- 課題の指示
ハゲをめぐる課題研究の本文から、「今思えば2000年から導入さ」から「確かサザエさんにワカメちゃんが食べられたような…。」までの部分をそのまま書き写してもらえますか？

---------- 本文

フツウをかきまぜる日々

“ひと”にまつわる事柄を、自分の経験とマンガや映画などを絡めて描きます。

ハゲの権利擁護。そしてハゲからの解放。

高校2年の時、クラスで班をつくり、班ごとにテーマを決めて数コマにわたって研究・発表するという「課題研究」の時間があった。
今思えば2000年から導入された「総合的な学習の時間」を効率的に潰すために教師たちが設定したようにも思えるが、そんな邪推とは裏腹に、おもしろい研究がいくつかあった。
 
サザエさん一家をリアルで考える」
マスオさんを鱒、フネさんを船…など、現実のものにしていくと、果たして磯野家は成り立つのかという研究である。
確かサザエさんにワカメちゃんが食べられたような…。
 
「計算で求められるサイコロ10000万回ふったときの賽の目の確率は本当に正しいか」
なんともアホな研究である。メンバーたちは教室の隅でサイコロを1万回振り、出た目を延々と記録していたのを覚えている。
 
さて、私の班が何をしたかと言うと、まさに今回のお題、「ハゲ」である。
 
「なぜハゲるのか?」を調べるのではない。
「頭の何%地肌が出ていれば、人はその人をハゲと認定するか」を調べる研究であった。

--------------------
---------- 与えられた記録

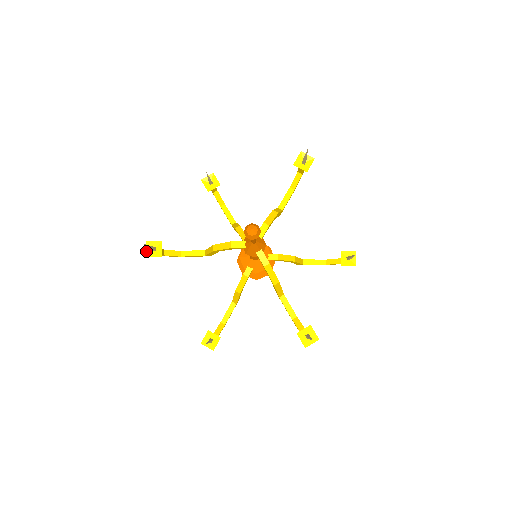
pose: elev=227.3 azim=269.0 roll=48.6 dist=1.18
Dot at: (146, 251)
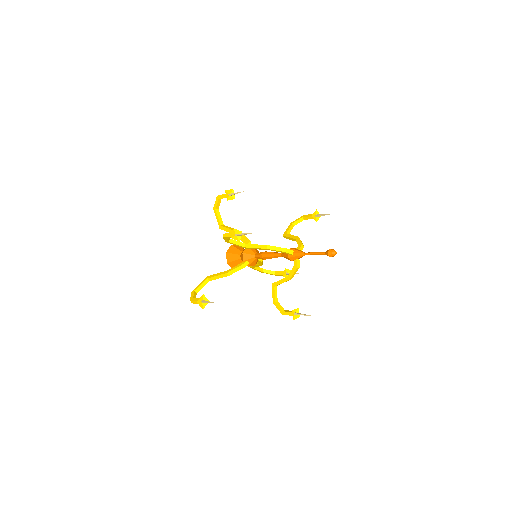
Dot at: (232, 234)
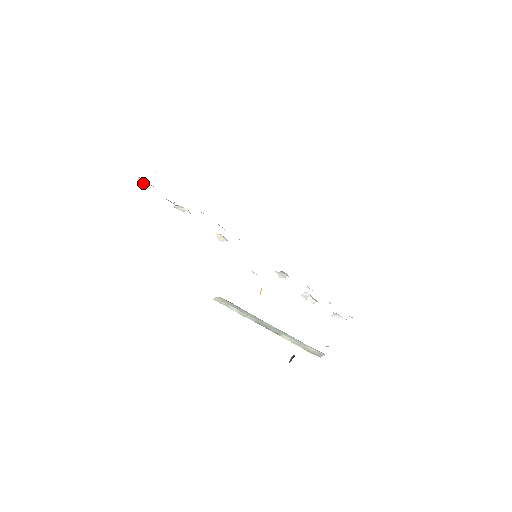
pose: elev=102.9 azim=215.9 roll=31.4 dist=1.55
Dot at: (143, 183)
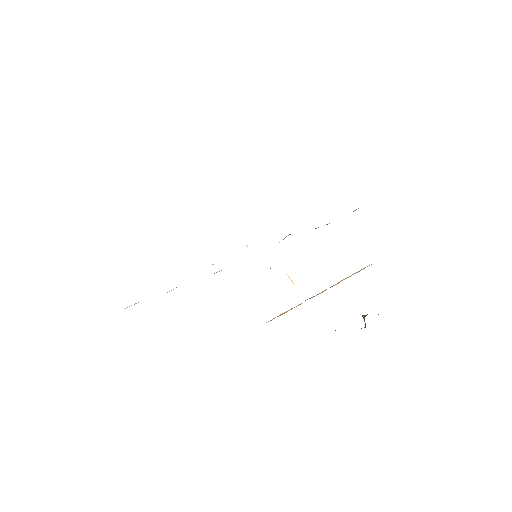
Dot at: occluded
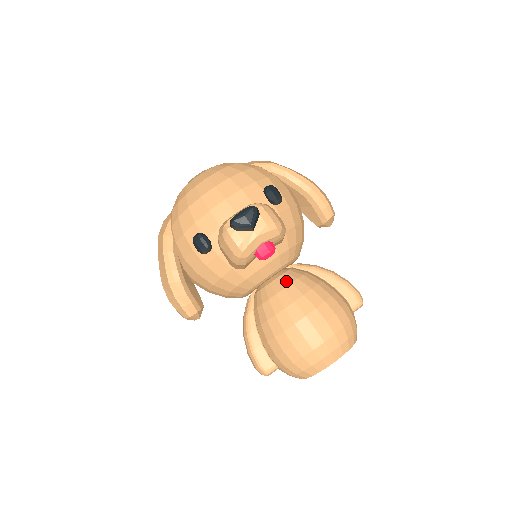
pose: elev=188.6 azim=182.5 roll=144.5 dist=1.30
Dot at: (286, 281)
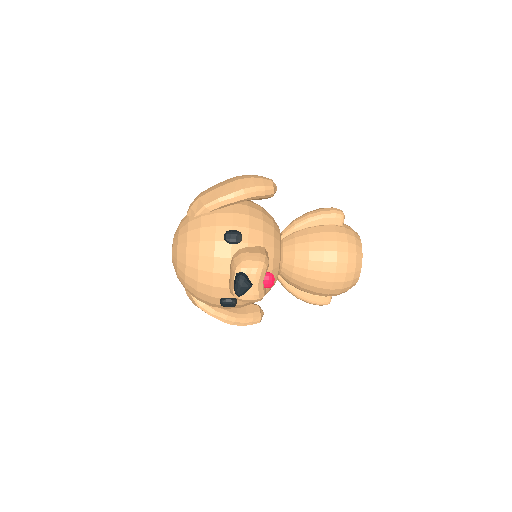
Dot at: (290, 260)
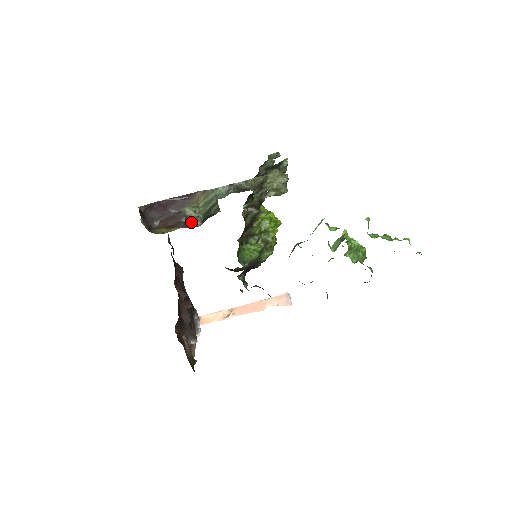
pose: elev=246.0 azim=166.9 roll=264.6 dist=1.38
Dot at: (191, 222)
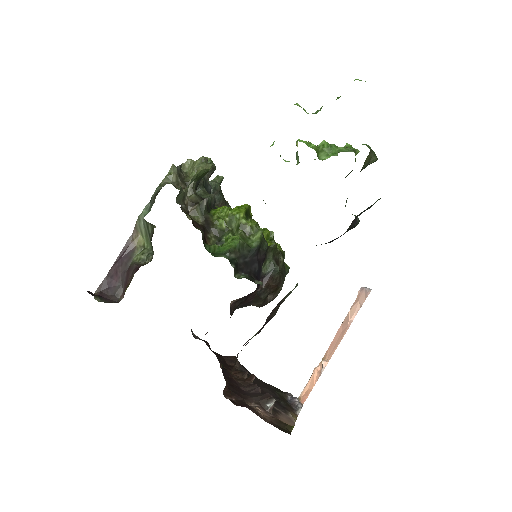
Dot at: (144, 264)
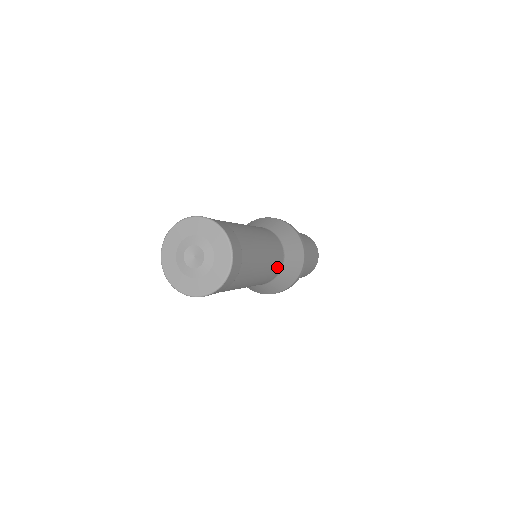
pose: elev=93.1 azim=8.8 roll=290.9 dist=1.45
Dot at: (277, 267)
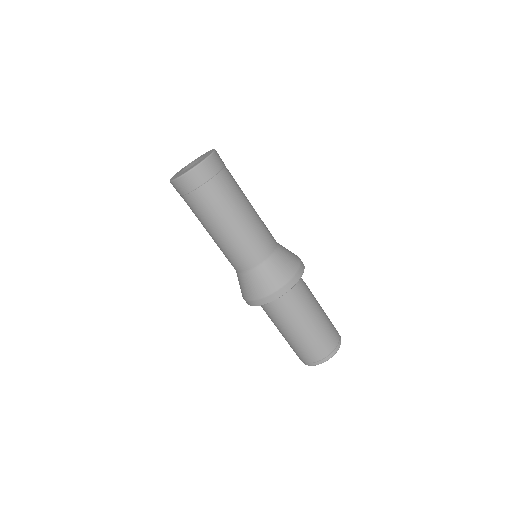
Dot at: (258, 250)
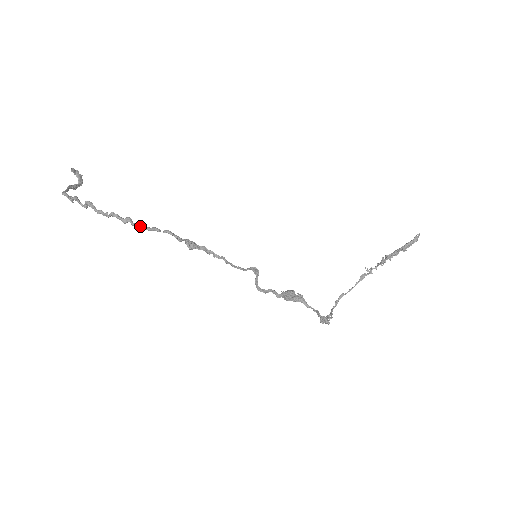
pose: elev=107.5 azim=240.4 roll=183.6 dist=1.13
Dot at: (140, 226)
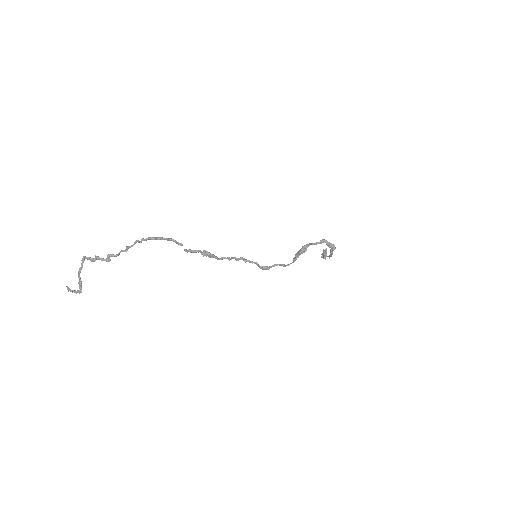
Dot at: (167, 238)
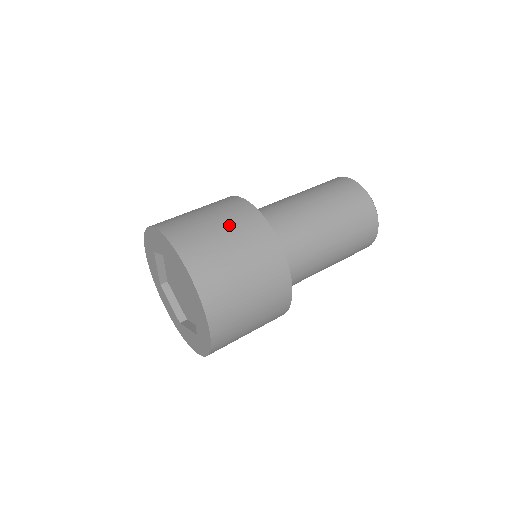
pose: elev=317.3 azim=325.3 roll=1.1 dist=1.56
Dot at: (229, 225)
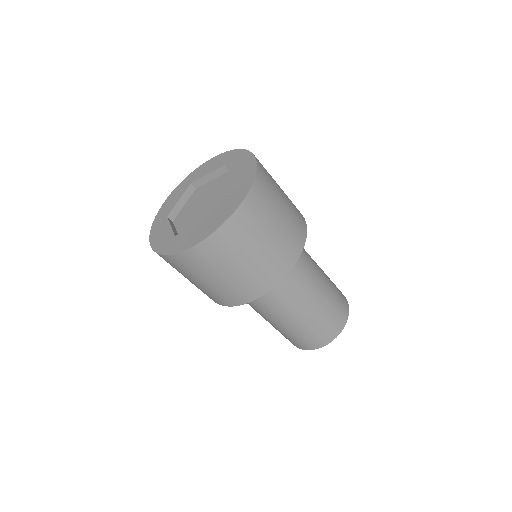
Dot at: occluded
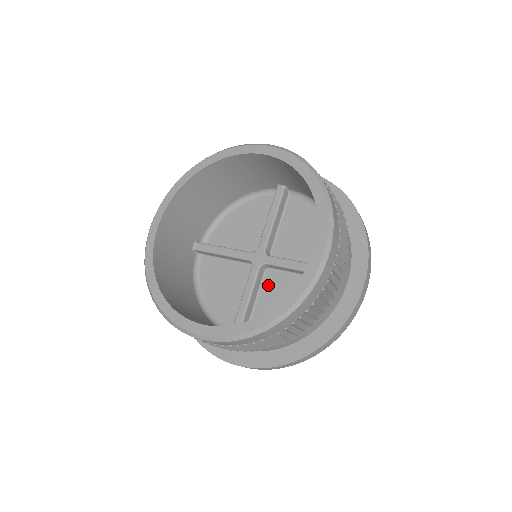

--------------------

- 課題の結果
今思えば2000年から導入された「総合的な学習の時間」を効率的に潰すために教師たちが設定したようにも思えるが、そんな邪推とは裏腹に、おもしろい研究がいくつかあった。
 
サザエさん一家をリアルで考える」
マスオさんを鱒、フネさんを船…など、現実のものにしていくと、果たして磯野家は成り立つのかという研究である。
確かサザエさんにワカメちゃんが食べられたような…。